Davide Scaramuzza

The University of Zurich team supervises their Swift quadcopter as it finds its way around the course, over which it beat several world champion UAV racing pilots

Peter Donaldson talks to this robotics and perception professor about his work on developing vision-based navigation for UAVs

A native of Terni in the province of Umbria, central Italy, Dr Davide Scaramuzza leads a team of researchers in the Robotics and Perception Group at the University of Zurich, which is working to develop technology to enable autonomous UAVs to fly themselves as well as or even better than the best human pilots.

He and his team took a big step in that direction in June 2022 when their tiny Swift quadcopter, equipped with a camera, inertial sensors and a neural network controller, beat a group of world champion UAV racing pilots over a demanding course by half a second – a wide margin at this level of the sport and an important milestone on a development path stretching back almost 15 years.

Other milestones include enabling UAVs to perform aerobatic manoeuvres autonomously and to navigate in environments of which they have no prior knowledge. Together, these are steps towards a broader capability he calls agile navigation.

Proxies for usefulness

Dr Scaramuzza is the first to admit that performing stunts and winning races do not solve any of the weighty problems facing humanity that he really wants to tackle with the help of UAVs, but a lap time is a hard measure of technological progress, and the best human pilots are relatable comparators.

“These tasks are not very useful in practice, but they serve as proxies in developing algorithms that can one day be used for things that matter to society, such as cargo delivery, forest monitoring, infrastructure inspection, search & rescue and so on,” he says.

With small multi-copters in particular, speed is important if the UAVs are to maximise their productivity in the 30 minutes or so of flight time that their limited battery capacities allow. Also, flying a UAV as close to its best range speed as possible maximises its productivity, as Dr Scaramuzza’s team has shown.

Setting his work in context, he places it where robotics, machine vision and neuroscience meet. The spark for his interest here was struck when, in his last year at university, he attended a match in the RoboCup soccer tournament for robots. He recalls being surprised at the use of a camera on the ceiling of the ‘stadium’ to localise the robot footballers, which he regarded as cheating.

There was also a small number of robots in their own league, each of which had an onboard camera and a mirror that gave it a panoramic view, an arrangement that he looked on with similar disapproval.

“Humans don’t play like that,” he says. “What would happen if you had a camera that could only look in the direction the robot was moving? That got me interested in trying to mimic human or animal behaviour, which in turn interested me in working on vision-based navigation.”

He regards his PhD adviser, Prof Roland Siegwart, as a mentor, along with Prof Kostas Daniilidis and Prof Vijay Kumar, who were his advisers during his postdoctoral research work. One piece of advice from Prof Siegwart that has shaped his approach to his work was to start with a problem to solve, a problem that is important to industry and society.

“The research questions will come from trying to solve a difficult problem,” he says. “This is different from researchers who start instead with a theoretical problem. They are both valid, but I like the pragmatic approach more.”

Work item: Repeat the part of the Scaramuzza profile from "Dr Scaramuzza is" to "are relatable comparators." word for word. The material that comes next is separate from the profile of Davide Scaramuzza.

Data for review:

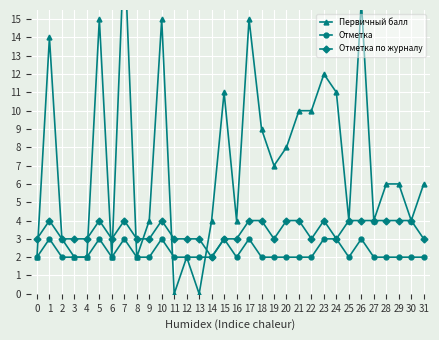

Does the chart display data point markers on the line(s)?

Yes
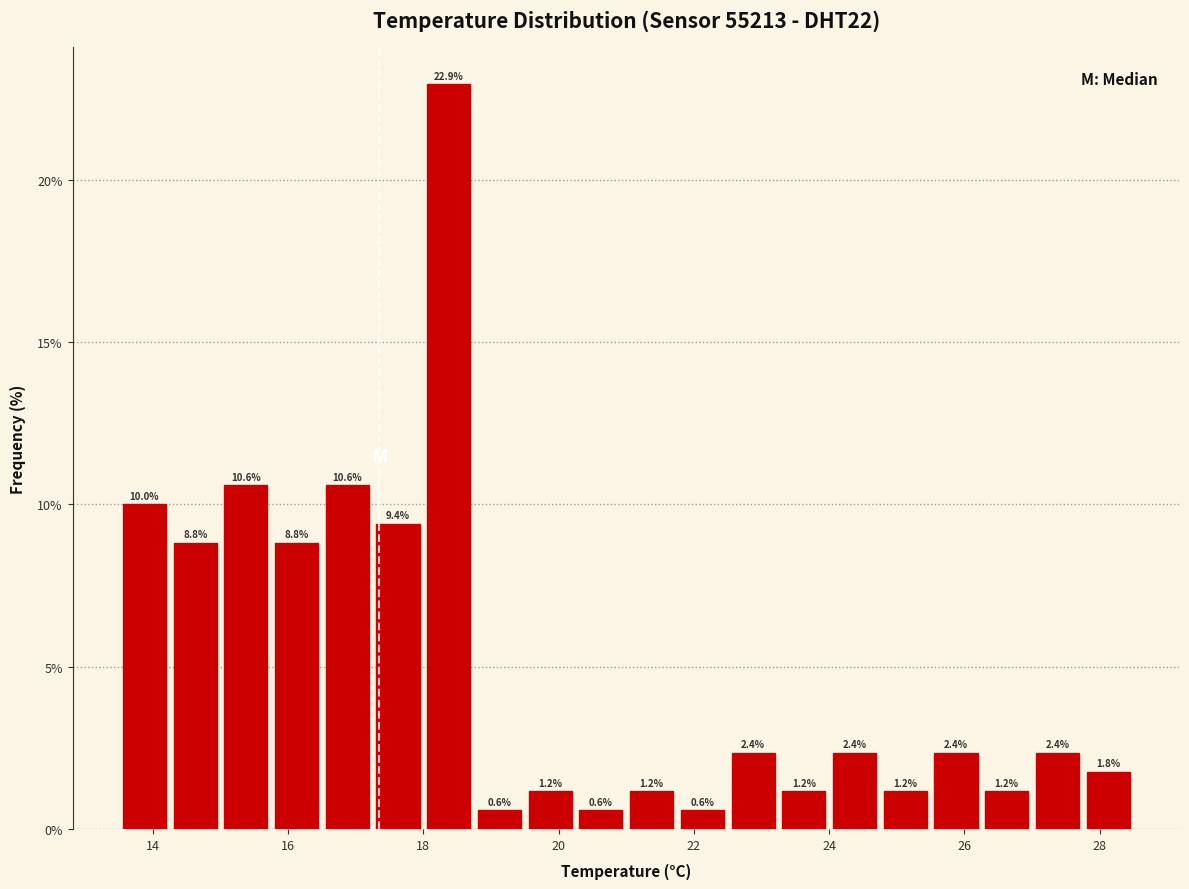

Read against the x-axis, roughly where is the centre of the tallest bar?

18.4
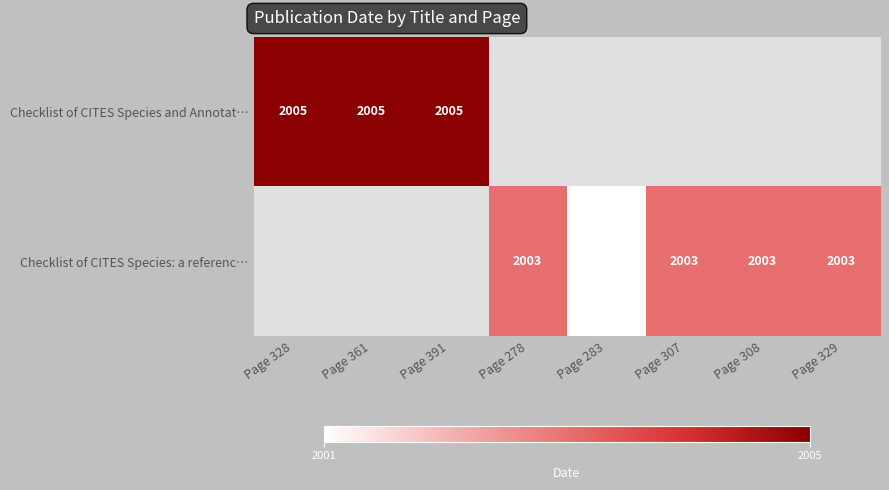

What is the maximum value shown in the chart?

2005.0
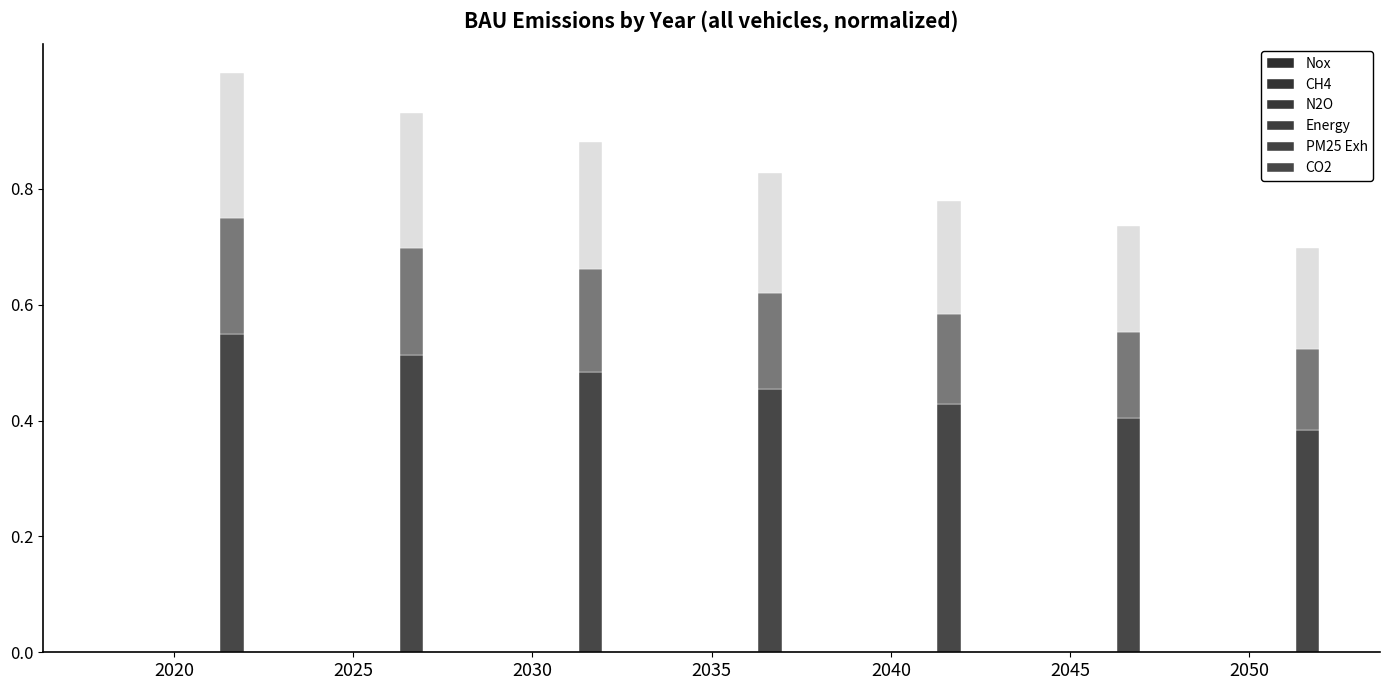

The value of CO2 at 2040 is 0.7. True or false?

False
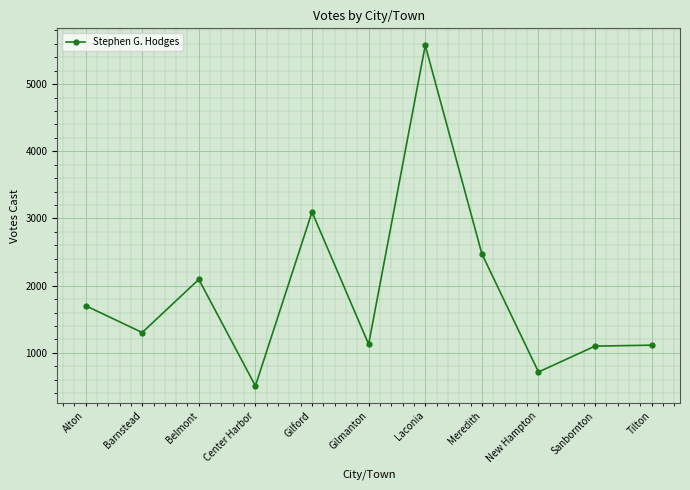

The value at New Hampton is 715. True or false?

True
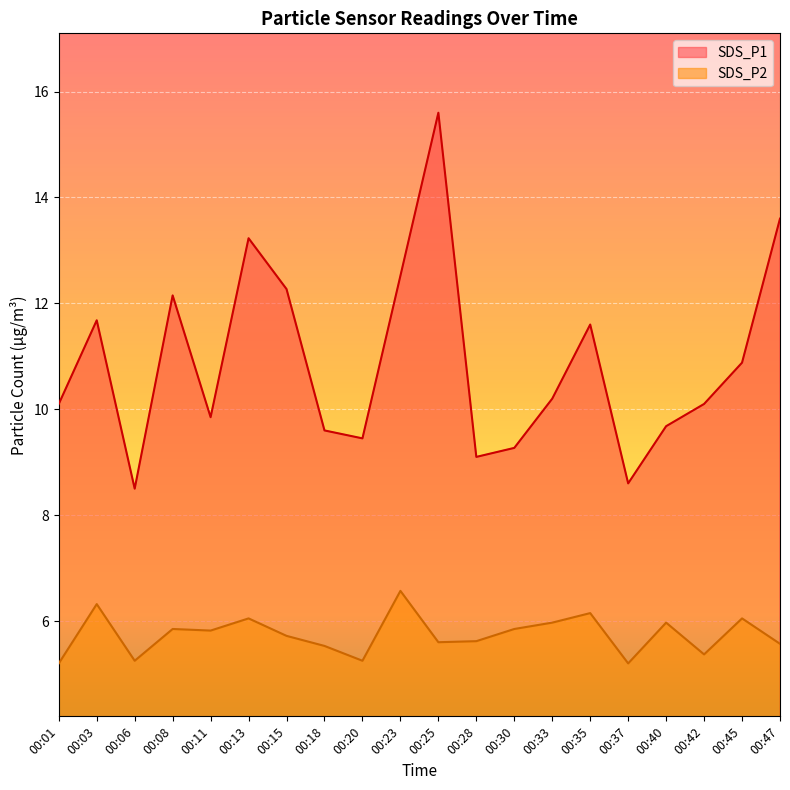

Where is the first local minimum for SDS_P2?

00:06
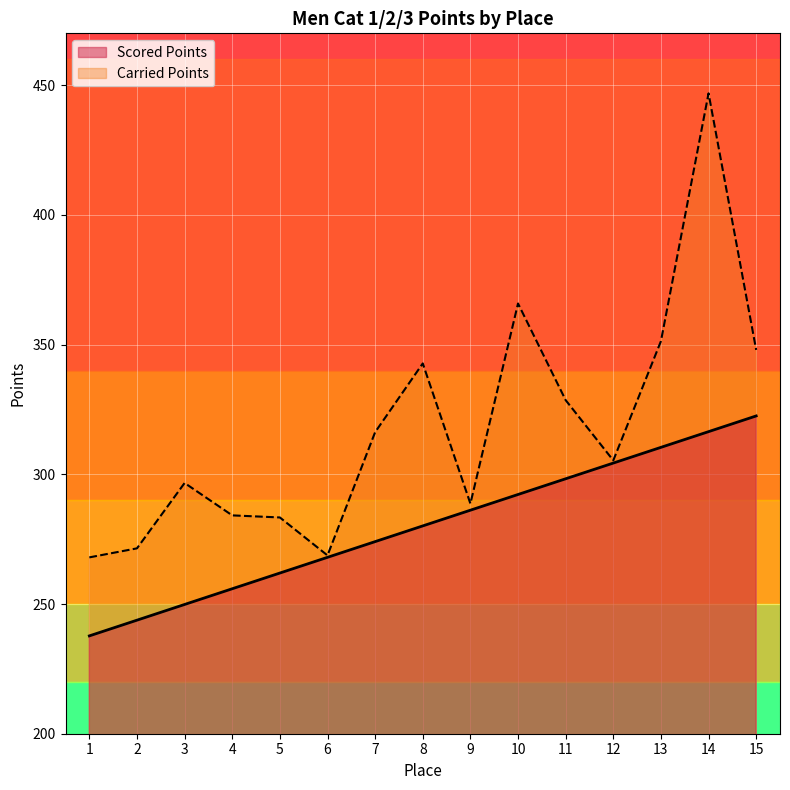

How many values in the Scored Points series are below 280?

7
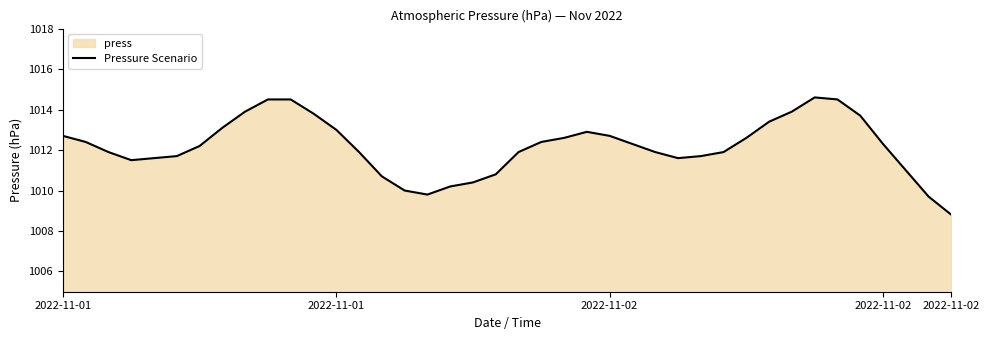

What is the sum of all values?

40487.0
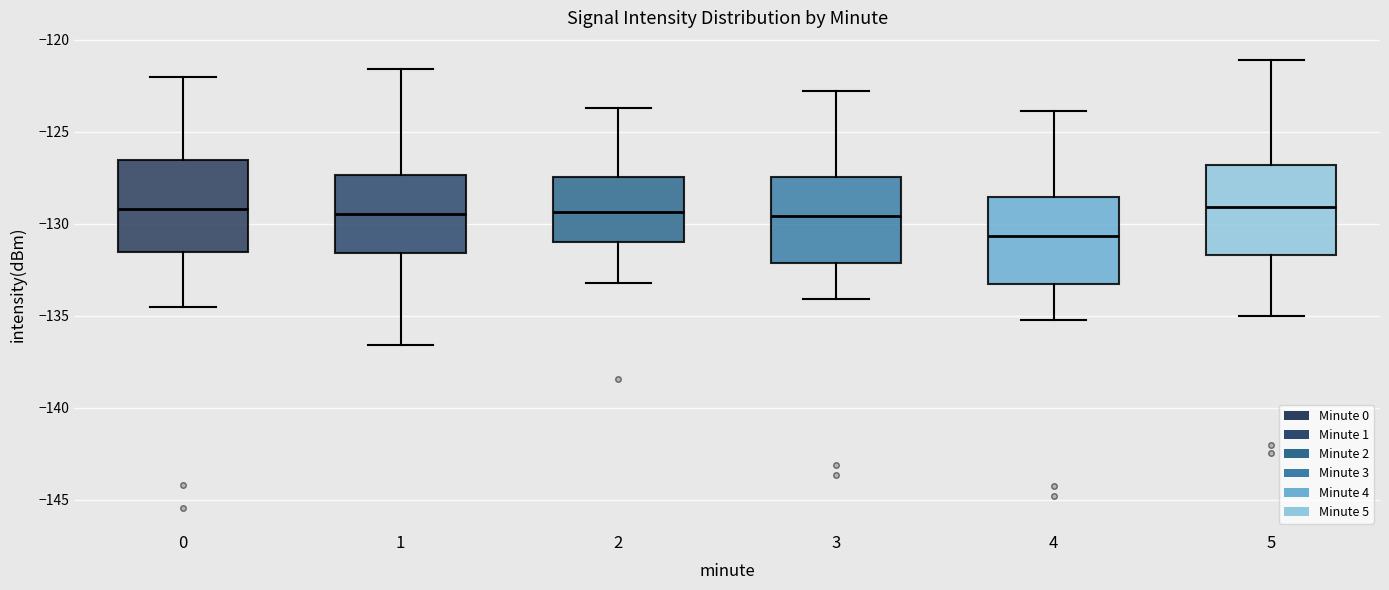

Where does the median line of the box at x = 5 sit on the y-axis? The values are not printed on the chart, so give them approximately, as read against the axis.

-129.0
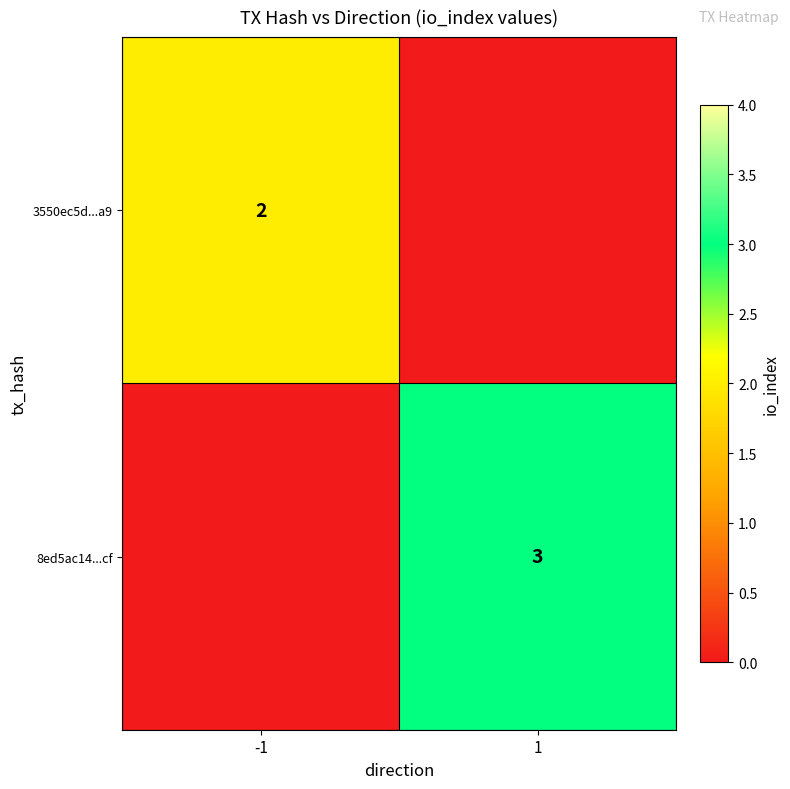

Is it true that 8ed5ac14...cf equals 1 at 1?

False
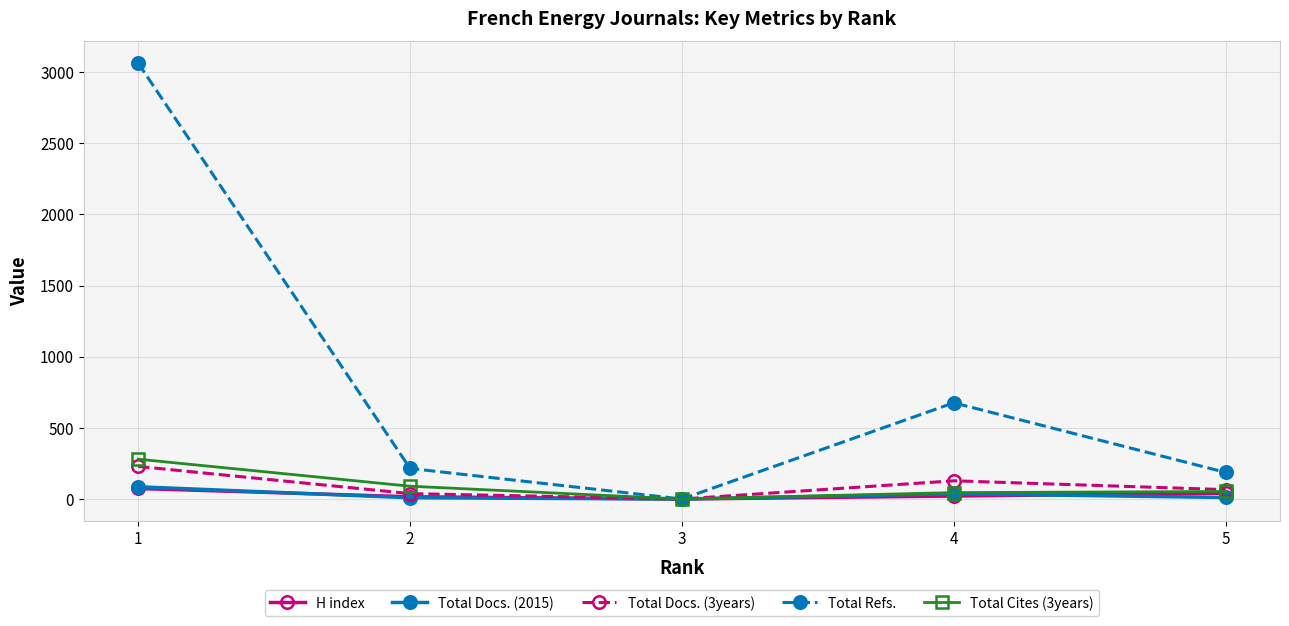

At which category is the sum across all series the highest?

1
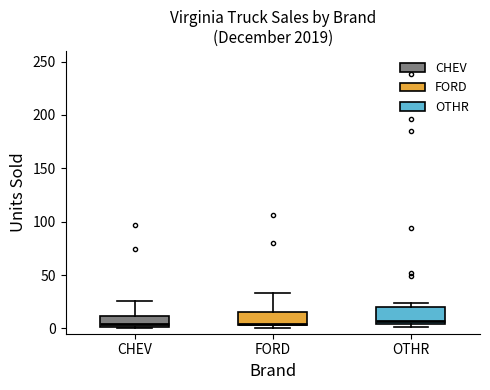

Reading left to right, transcribe this box plot: for each box, give where its median line is, the range the box spans, and where its two whiskers end, as read against the y-axis. The values are not printed on the chart, so give them approximately, as read against the axis.

CHEV: median 5, box 0 to 10, whiskers 0 to 25
FORD: median 5 (just above the box's lower edge), box 5 to 15, whiskers 0 to 35
OTHR: median 5 (just above the box's lower edge), box 5 to 20, whiskers 0 to 25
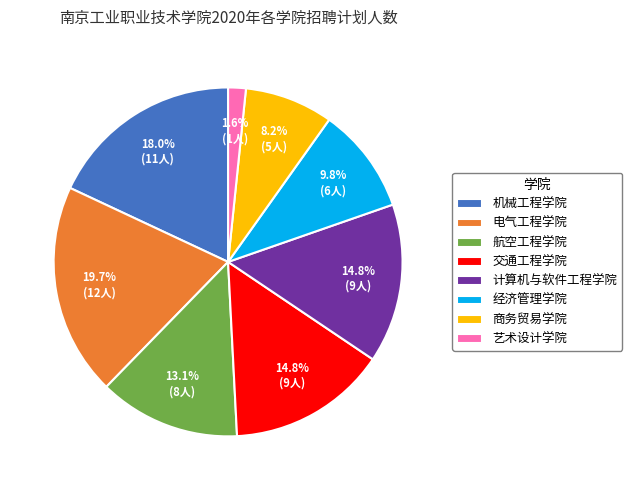

What is the ratio of the value at 经济管理学院 to the value at 计算机与软件工程学院?

0.7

Response area:
Dr Scaramuzza is the first to admit that performing stunts and winning races do not solve any of the weighty problems facing humanity that he really wants to tackle with the help of UAVs, but a lap time is a hard measure of technological progress, and the best human pilots are relatable comparators.